Church of Nowhere
One day when we were kids my brother and I found a church in the woods. When we told our parents later they didn’t believe us of course but what happened was my brother and I were horsing around in the woods one sunny afternoon and we came across a church that hadn’t been there before — an old fashioned one. Small and modest. One room. 4 white walls and a door. There was no walkway or path to entrance, no rhyme or reason for why it was there. It just was. We cased it, peering in through the stained glass and saw the pews, and it was empty except for a man sitting alone at the front pew. Frail form, black suit, grey hair. This frightened us. He turned and saw us looking at him through the window and smiled and waved at us in slow motion, like he was stuck in time. This frightened us, too. We ran the whole way back home.
I mention this now because I had trouble sleeping that night and so did my brother. The church we found in the woods had left us with a clear sense that something was amiss, and something was about to happen. And then the next day it did. The signal began transmitting on the televisions first. To my brother and I it sounded like a faint hum, just a bit more high-pitched than a fridge. But our parents heard something else. They were glued to the TV and we couldn’t shake them out of it.
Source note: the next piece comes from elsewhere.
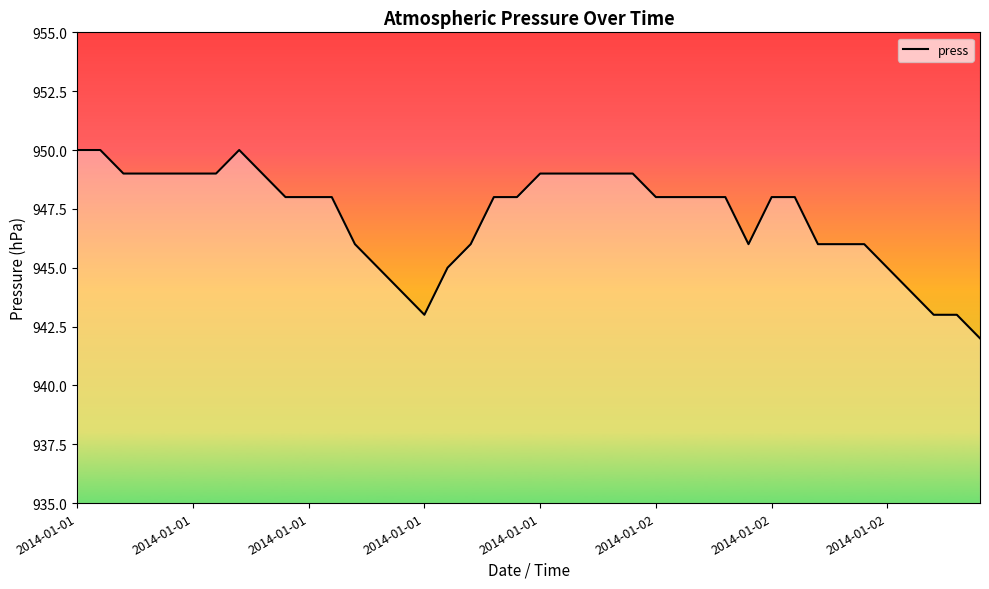

What is the smallest value displayed?

942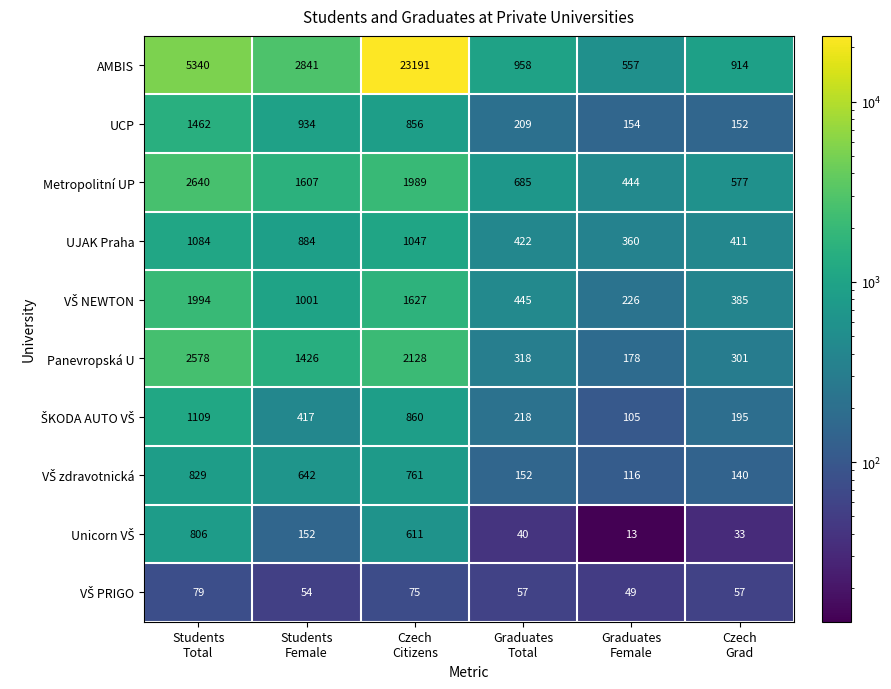

What is the average value of the UJAK Praha series?

701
They remained silent for a bit and then our mom sighed “I am so worried.” Our dad repeated “I am so worried.” Neither sounded like themselves. We were listening to impostors who had found their way into our parents’ bodies and had forced their brains to become something different. “I worry about the light here,” the thing pretending to be our mom said, “I worry about home and the light here.” And then she turned to my brother and me, with a vacant expression that suggested the world was going to be transformed for us very soon, whether we were ready for it or not, and she asked, “Do you think you’re home now?”
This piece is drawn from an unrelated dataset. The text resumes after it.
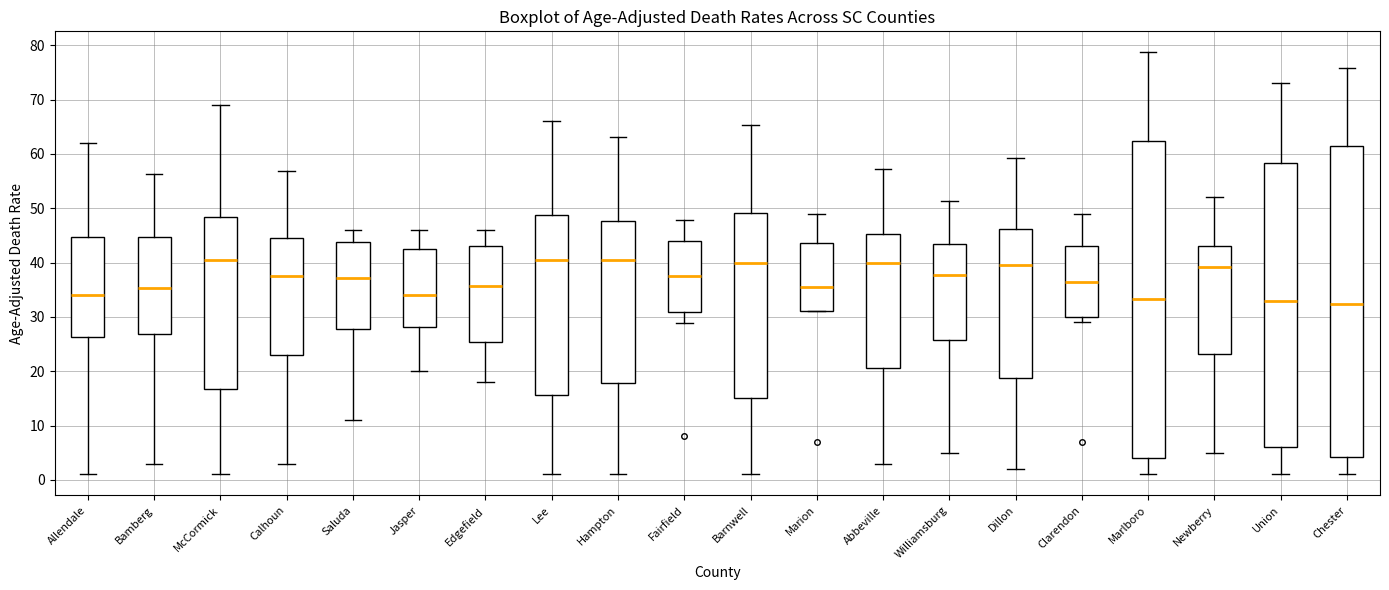

Where does the lower whisker of the box for Allendale end on the y-axis? The values are not printed on the chart, so give them approximately, as read against the axis.

1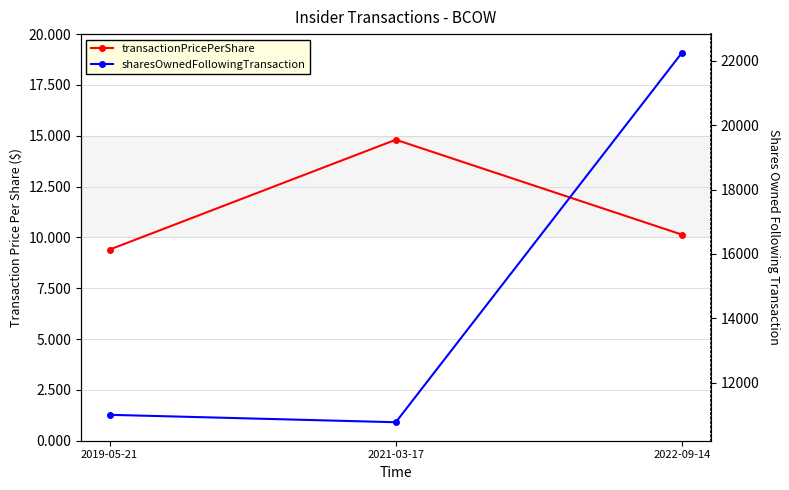

At which category is the sum across all series the highest?

2022-09-14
A couple months ago my brother crashed his motorcycle and broke his leg pretty bad. Bone protruding from the skin and all that. When they brought him back to the shelter he was crying and screaming something delirious. His girlfriend and a couple other guys gave him some stuff to knock him out and then they got to work repairing him. He should not have been riding so fast in the rain, is the point, but he was reckless that way, and most of the time it wasn’t a big deal. In fact, a few times his lack of concern for his own personal well-being had saved some lives, so a compound fracture seemed like a small price to pay in the scheme of things.
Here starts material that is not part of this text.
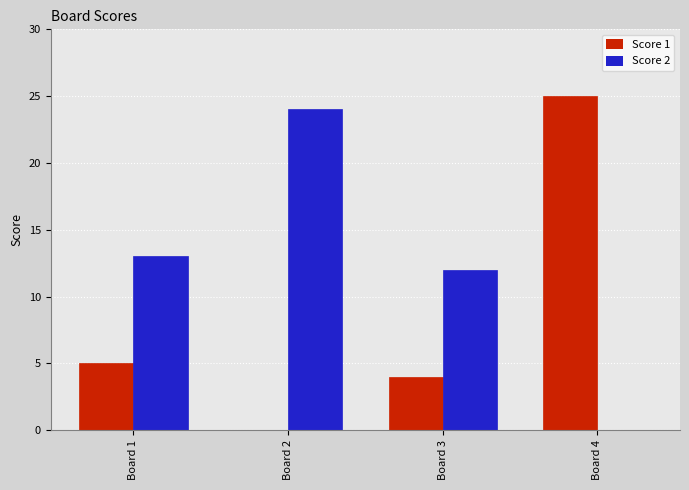

Between Board 3 and Board 4, which series saw the biggest shift?

Score 1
I told him as much when I brought some whisky to his cot that night. He probably didn’t need any, given the drugs he was on, but I did. I was starting to go a little stir crazy, waiting for the next thing to happen. I had found myself growing punchy and mean.
We talked about our folks for the first time in a number of years. “With a gun to your head,” he asked me, slurring his words a bit, “could you venture a guess as to where they all ran off to?” I drew in a deep breath and exhaled slowly. Of course I’d thought about it a lot, but without any real resolution, there just hadn’t been much to say. I stood up and walked across the room and pulled a pair of wings from the wall with my name on it. The children had made us all wings out of construction paper, as part of some art project. My pair was light blue with some glitter glued haphazardly along the edges and a crudely drawn heart next to my name. “When they got on the boats…” my voice trailed off. “I don’t know, I’ve always thought South America for some reason. Is that weird? I just have this idea that they put all our parents in South America to get ready for whatever it is they’re planning or experimenting on us about or, I don’t know, whatever the plan is. They’re not in fucking Maryland anymore, that’s for sure.” I noticed my brother’s breathing had grown heavier. He was passed out.
Yesterday I was on a run for supplies alone in the woods near our shelter. I like it out here in the light and the quiet. I like it far more than the hum and clamor of the people and equipment powering the compound. At the foot of a hill I came across an old church pew — a little decayed, unused, no indication why it was there. It might have been abandoned during the evacuations. Maybe there was a little church around it at one point and it had been sucked up into the sky with a loud POP and ripple of electricity.
I sat on the pew. Maybe my posture resembled that of my grandfather’s in old photographs I’d found in my mom’s closet. Maybe a signal winds its way through the universe and disrupts the light that defines the curve of the Earth and my tiny place on it until it becomes something unrecognizable and my brain, like all brains now, is forced to absorb and assimilate or get left behind.
But what are my intentions here, on this church pew in the middle of the woods? What sunlight am I meant to subsume until the next event occurs and our definitions are once again scrambled into something grotesque and new and this place in the woods is nowhere?
I stood up and ran my fingers along the edge of the pew, ready as ever to become a believer. Ready as ever to visit violence upon who I once was, if it came to that. Ready for you to find me and tell me all about where you’d been.